For Now, by Eileen Myles is a talk from the Why I Write series that she gave at Yale University. It is in three sections and probably easier to listen to than to read. Still, it is Eileen Myles and so it holds earned wisdom.
Some quotes:
"...I'm thinking how Greek I am, thoughts fading into the either if I don't write them down, forgetting is not stuff, it's the act of once holding information or fact or emotion (in my brain) and then slowly inevitably it drifts away, the void quickly being filled, by the new idea so to speak if the old thought is there at all."
Here she begins to sound like Gertrude Stein at the end of the paragraph, at the beginning she is rifting on a Sherwin-Williams paint ad:
"In part the ad is effective cause it's a good drawing, it's a cartoon. The covers the world part, the caption, is the redundancy we've come to expect from the world. Just in case you didn't get it the first time I'm going to sum it up for you. I suppose the ad's a little colonizing, which is kind of the problem with "your." Your anything. It's self colonizing. "Your writing." It's not exactly "literature," it's thick, it's kind of "other" somehow.

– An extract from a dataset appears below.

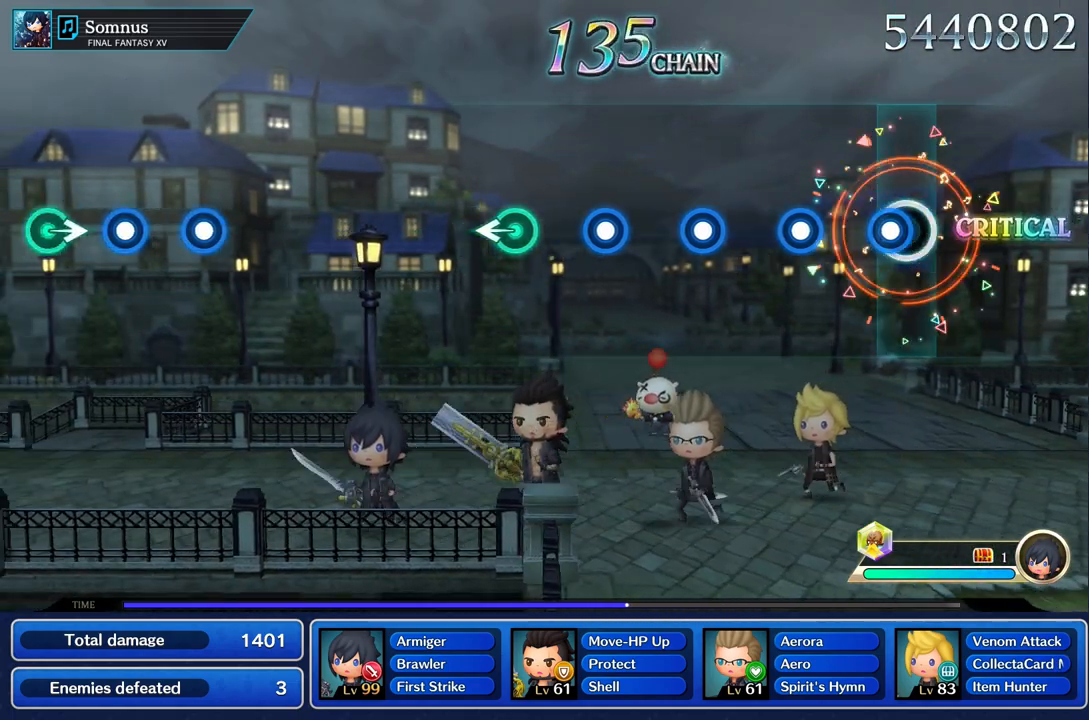
Gameplay with a controller (PlayStation layout); each line is a JSON object with the inputs held at the frame after it. "events" lists button and stick changes between this image and that frame as [ms after this image, input, new state], when the widget could be followed in between. Not read: CIRCLE CROSS L3 R3.
{"buttons": [], "left_stick": "center", "right_stick": "center", "events": [[67, "R1", "down"], [200, "R1", "up"], [300, "R1", "down"], [417, "R1", "up"]]}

Metonymic, a growth, it's more like habit. The interviewer turns to you after looking at their notes. "So . . . about your writing you've said somewhere . . . ." and you are being thrust into the position of being a specialist on "your work" and probably asked to expand or back up some claim you made in the past probably off handedly about it being an alibi, or a little house, it's just some form of mental illness, though it's "my mental illness," you say proudly, one I built for myself. Yeah it's just a form of employment for the unemployable, a life-long something for the got nothings, it's just what I did (shrug) while I was living in this cheap apartment, and while you're here let me tell you about my cheap apartment . . . my love, my dog. I don't like to ever stay on the it of it too long, I mean is there really an it."
I'm glad she got to keep her NYC apartment on the LES, I'd heard part of this story so was glad to learn the end. I'm glad her archives are stored, and it seems some writers get paid for this? I'm sorry she lost two crates of her writing and photographs.